Norberto Ávila nasceu em Angra do Heroísmo, na ilha Terceira, a 09 de setembro de 1936 e, de acordo com o presidente da Associação Internacional dos Colóquios da Lusofonia, morreu na semana passada.

De 1963 a 1965 frequentou, em Paris, a Universidade do Teatro das Nações.

Criou e dirigiu a Revista Teatro em Movimento, em Lisboa, de 1973 a 1975.

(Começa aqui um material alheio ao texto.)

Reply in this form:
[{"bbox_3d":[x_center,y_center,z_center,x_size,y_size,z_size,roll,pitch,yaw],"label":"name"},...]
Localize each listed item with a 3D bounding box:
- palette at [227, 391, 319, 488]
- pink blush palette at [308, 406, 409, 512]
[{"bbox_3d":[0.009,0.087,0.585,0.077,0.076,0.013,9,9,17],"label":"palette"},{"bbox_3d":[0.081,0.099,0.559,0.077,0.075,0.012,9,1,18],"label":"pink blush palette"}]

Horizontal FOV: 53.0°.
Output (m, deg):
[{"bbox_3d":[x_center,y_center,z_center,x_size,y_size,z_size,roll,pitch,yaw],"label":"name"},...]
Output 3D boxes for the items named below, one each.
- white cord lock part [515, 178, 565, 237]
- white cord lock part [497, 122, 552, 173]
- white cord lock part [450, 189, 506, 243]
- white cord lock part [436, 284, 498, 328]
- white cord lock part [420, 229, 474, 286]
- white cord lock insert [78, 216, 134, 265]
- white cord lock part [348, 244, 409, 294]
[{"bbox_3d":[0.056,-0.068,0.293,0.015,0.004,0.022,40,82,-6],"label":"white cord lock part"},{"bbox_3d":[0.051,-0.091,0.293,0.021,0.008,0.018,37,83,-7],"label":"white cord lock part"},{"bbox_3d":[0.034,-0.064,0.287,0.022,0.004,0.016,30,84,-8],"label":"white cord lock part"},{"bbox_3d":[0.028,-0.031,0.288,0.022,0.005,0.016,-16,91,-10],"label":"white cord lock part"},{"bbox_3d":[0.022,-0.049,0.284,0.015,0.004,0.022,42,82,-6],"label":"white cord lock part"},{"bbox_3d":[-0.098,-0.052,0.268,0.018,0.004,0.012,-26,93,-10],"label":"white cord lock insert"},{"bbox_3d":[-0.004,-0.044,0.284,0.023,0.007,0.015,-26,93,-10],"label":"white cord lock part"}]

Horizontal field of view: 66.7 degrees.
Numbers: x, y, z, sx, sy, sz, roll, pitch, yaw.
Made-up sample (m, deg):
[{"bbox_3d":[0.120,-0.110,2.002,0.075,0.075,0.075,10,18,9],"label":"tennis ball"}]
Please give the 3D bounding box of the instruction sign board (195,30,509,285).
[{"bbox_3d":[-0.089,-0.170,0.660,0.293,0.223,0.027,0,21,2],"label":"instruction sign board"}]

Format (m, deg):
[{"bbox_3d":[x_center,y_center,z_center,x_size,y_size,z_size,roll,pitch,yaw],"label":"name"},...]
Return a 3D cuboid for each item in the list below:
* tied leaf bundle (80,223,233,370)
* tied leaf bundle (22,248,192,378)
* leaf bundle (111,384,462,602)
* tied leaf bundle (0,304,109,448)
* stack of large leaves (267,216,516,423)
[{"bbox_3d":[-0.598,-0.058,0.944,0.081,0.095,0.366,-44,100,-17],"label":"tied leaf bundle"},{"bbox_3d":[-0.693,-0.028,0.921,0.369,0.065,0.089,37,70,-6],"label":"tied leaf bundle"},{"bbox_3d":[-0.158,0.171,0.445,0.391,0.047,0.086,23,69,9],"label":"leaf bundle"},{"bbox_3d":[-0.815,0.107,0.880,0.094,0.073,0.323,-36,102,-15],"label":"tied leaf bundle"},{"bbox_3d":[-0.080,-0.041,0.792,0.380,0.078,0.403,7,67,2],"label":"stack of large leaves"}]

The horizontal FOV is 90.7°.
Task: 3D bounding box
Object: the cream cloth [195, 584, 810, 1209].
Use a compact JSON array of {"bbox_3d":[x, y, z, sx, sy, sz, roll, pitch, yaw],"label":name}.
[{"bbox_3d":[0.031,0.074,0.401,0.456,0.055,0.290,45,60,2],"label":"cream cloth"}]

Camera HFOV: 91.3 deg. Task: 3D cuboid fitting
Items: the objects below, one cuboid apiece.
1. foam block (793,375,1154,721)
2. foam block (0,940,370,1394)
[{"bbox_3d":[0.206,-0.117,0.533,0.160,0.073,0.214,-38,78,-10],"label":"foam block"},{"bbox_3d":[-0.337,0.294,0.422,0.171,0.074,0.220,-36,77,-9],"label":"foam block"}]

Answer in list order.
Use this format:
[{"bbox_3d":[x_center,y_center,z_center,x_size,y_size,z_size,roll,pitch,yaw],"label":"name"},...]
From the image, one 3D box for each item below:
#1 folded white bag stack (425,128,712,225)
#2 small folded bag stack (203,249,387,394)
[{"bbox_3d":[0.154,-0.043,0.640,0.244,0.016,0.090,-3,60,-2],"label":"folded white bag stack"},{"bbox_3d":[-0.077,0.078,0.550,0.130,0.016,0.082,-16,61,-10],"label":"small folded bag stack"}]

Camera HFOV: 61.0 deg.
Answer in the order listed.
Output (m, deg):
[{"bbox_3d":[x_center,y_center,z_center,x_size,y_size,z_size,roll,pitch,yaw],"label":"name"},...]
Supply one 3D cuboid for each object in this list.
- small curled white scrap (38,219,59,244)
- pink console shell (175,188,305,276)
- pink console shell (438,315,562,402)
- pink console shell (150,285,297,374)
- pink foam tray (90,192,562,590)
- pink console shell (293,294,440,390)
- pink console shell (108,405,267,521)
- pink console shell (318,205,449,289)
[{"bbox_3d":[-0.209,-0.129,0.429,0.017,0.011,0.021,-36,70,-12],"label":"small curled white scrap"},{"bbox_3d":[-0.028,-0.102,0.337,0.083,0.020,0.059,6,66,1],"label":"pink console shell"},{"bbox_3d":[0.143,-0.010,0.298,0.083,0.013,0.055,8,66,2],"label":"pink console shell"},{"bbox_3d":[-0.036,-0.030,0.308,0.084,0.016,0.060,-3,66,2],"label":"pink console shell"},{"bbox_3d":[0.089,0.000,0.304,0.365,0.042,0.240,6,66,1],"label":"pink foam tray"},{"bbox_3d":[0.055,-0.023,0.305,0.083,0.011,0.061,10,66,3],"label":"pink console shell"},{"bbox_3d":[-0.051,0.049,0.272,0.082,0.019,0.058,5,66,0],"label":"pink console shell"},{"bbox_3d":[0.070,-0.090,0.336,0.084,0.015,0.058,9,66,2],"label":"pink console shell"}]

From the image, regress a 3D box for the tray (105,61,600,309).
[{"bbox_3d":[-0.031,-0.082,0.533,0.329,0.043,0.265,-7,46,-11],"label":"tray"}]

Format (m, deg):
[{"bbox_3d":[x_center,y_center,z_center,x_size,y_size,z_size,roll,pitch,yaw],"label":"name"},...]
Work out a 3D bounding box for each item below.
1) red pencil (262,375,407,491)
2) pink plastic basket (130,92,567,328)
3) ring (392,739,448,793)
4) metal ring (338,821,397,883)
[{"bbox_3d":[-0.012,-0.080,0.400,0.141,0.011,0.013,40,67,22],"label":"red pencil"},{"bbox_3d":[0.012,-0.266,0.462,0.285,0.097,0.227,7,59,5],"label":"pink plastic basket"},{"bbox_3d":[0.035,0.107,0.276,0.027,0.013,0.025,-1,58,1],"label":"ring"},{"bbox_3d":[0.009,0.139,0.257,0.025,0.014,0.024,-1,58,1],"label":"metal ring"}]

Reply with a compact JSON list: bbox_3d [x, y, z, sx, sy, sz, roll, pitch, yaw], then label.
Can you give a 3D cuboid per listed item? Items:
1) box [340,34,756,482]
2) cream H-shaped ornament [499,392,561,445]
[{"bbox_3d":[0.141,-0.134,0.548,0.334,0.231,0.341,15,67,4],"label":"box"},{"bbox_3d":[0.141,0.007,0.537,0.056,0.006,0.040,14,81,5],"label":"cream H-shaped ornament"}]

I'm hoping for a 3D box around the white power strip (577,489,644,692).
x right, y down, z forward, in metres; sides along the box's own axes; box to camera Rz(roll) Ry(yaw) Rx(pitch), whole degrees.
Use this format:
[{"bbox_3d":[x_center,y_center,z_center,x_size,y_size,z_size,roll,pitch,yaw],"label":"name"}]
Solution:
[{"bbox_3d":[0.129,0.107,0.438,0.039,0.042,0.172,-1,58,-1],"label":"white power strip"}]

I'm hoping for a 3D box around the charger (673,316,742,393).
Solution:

Segundo informação disponibilizada pela associação internacional Colóquios da Lusofonia, chefiou, durante quatro anos, a Divisão de Teatro da Secretaria de Estado da Cultura, cargo que abandonou o cargo em 1978, a fim de dedicar-se mais intensamente ao seu trabalho de dramaturgo.

“Conjugando um sentido da representação teatral enquanto ato ao mesmo tempo lúdico e interveniente, foi distinguido com o Prémio Comemorativo do Cinquentenário da Sociedade Portuguesa de Autores, atribuído a ‘As Cadeiras Celestes’ e com o Prémio da Associação Portuguesa de Escritores, em 1987, para a peça ‘Florânia ou A Perfeita Felicidade’”, pode ler-se na sua entrada na Infopédia.

Traduziu obras de Jan Kott, Shakespeare, Tennessee Williams, Arthur Miller, Audiberti, Husson, Schiller, Kinoshita, Valle-Inclán, Fassbinder, Blanco-Amor, Zorrilla e Liliane Wouters.

Dirigiu para a RTP, a partir de novembro de 1981, a série de programas quinzenais dedicados à atividade teatral portuguesa, com o título de Fila 1.

As obras dramáticas de Norberto Ávila, maioritariamente reunidas na coletânea “Algum Teatro” (20 peças em 4 volumes, editadas pela Imprensa Nacional - Casa da Moeda) têm sido representadas em diversos países: Alemanha, Áustria, Bélgica, Brasil, Coreia do Sul, Eslovénia, Espanha, França, Holanda, Itália, Portugal, República Checa, Roménia, Sérvia e Suíça.